El gobierno conservador en el poder en Gran Bretaña ha publicado una guía para las escuelas que atienden a niños que estén considerando cambiar su identidad de género, en una “guerra cultural” clave que probablemente será el tema de las próximas elecciones.

El Departamento de Educación dijo el martes que había publicado unas directrices largamente esperadas para las escuelas de Inglaterra.

Esto, dice, es “en respuesta al complejo fenómeno del número cada vez mayor de niños que tienen dudas sobre su género”.

La cuestión ha provocado una división en el partido conservador, y algunos de la derecha piden una prohibición general de que los niños sean identificados al nacer como de un género distinto al suyo.

Las Directrices Transgénero establecen que “no existe una obligación general de permitir que un niño realice una ‘transición social’.

Pero añadió que a los alumnos “se les puede permitir cambiar sus nombres de manera informal si es en el mejor interés del niño y se ha consultado plenamente a los padres”.

La transición social puede incluir el uso de un nombre diferente, vestirse de una manera más comúnmente asociada con el sexo opuesto y elegir los propios pronombres.

El consejo, que no es vinculante, dice que los profesores y los niños “no deben exigir” el uso de los pronombres preferidos del niño.

Añade que “los padres no deben ser excluidos” de las decisiones tomadas por una escuela o universidad sobre la solicitud de transición social de un niño.
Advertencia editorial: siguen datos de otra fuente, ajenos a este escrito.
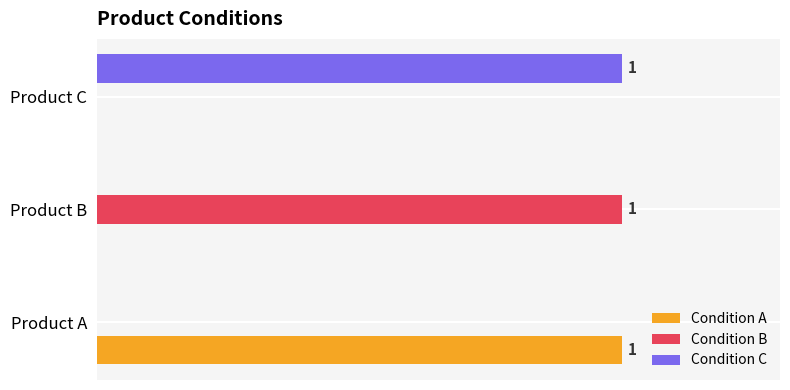

What is the value of the Condition B bar at the 2nd from the left?

1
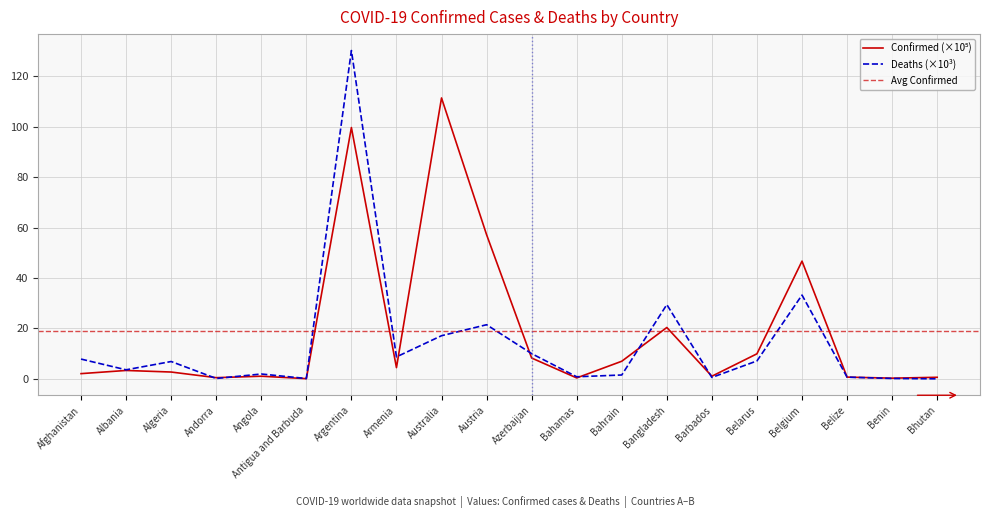

The Deaths series shows 12.3 at Algeria. True or false?

False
La guía, que ahora está sujeta a una consulta de 12 semanas, confirma que las escuelas diferenciadas pueden negar la admisión a alumnos del sexo opuesto, independientemente de si tienen dudas sobre su género.

La ministra de Mujeres e Igualdad, Kemi Badenoch, que se describe a sí misma como una “anti-despertador”, dijo que las orientaciones “deberían dar a los profesores y a los dirigentes escolares más confianza para abordar una cuestión que ha sido secuestrada por activistas que están distorsionando la ley”.
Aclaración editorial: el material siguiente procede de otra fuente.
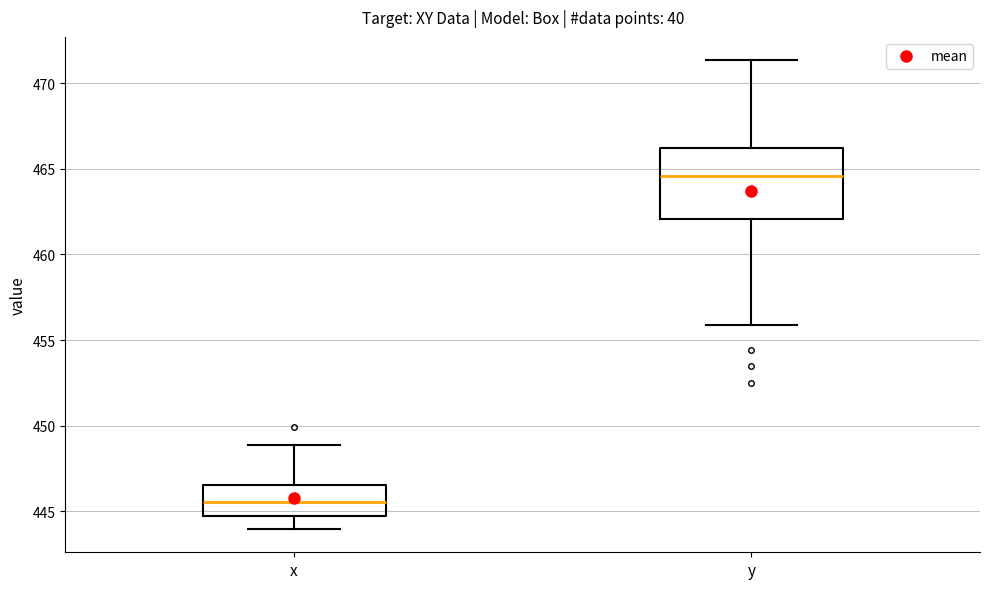

Reading left to right, read every box against the y-axis: the position of its median line, the range the box covers, and the ends of its whiskers. The values are not printed on the chart, so give them approximately, as read against the axis.

x: median 445.5, box 444.5 to 446.5, whiskers 444.0 to 449.0
y: median 464.5, box 462.0 to 466.0, whiskers 456.0 to 471.5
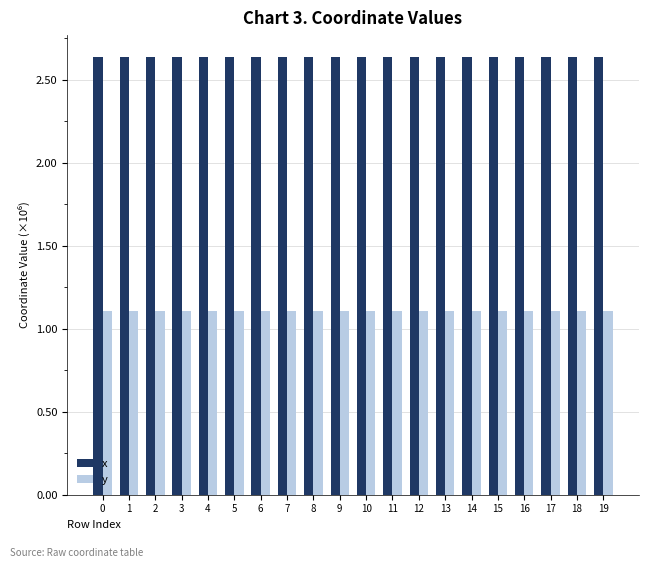

What is the spread (max minus min) of values at 16?

1.5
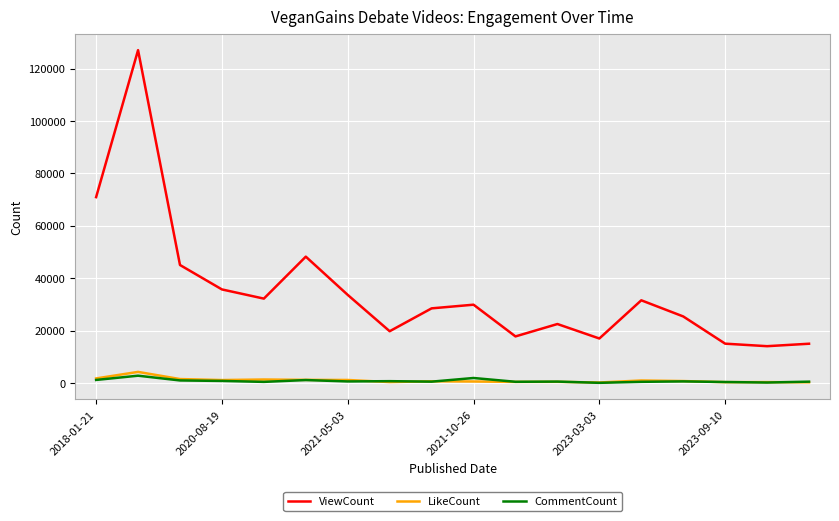

True or false: CommentCount and ViewCount cross at least once.

False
Pero Paul Wightman, secretario general del sindicato de directores NAHT, dijo que las directrices parecían dejar “muchas preguntas sin respuesta, lo que significa que los directores seguirán estando en una posición increíblemente difícil”.

La ex primera ministra de derecha Liz Truss, que estuvo en el cargo durante 49 días el año pasado, dijo que las directrices eran “inadecuadas”.

Pidió un cambio en la ley que “definiría el sexo como sexo biológico para proteger los espacios entre personas del mismo sexo” y quiere prohibir a los menores de 18 años el uso de bloqueadores de la pubertad.

En marzo, el primer ministro Rishi Sunak prometió que las directrices se publicarían en el verano.

Este consejo no se aplica a las escuelas de Escocia y Gales donde la enseñanza se delega en las autoridades locales.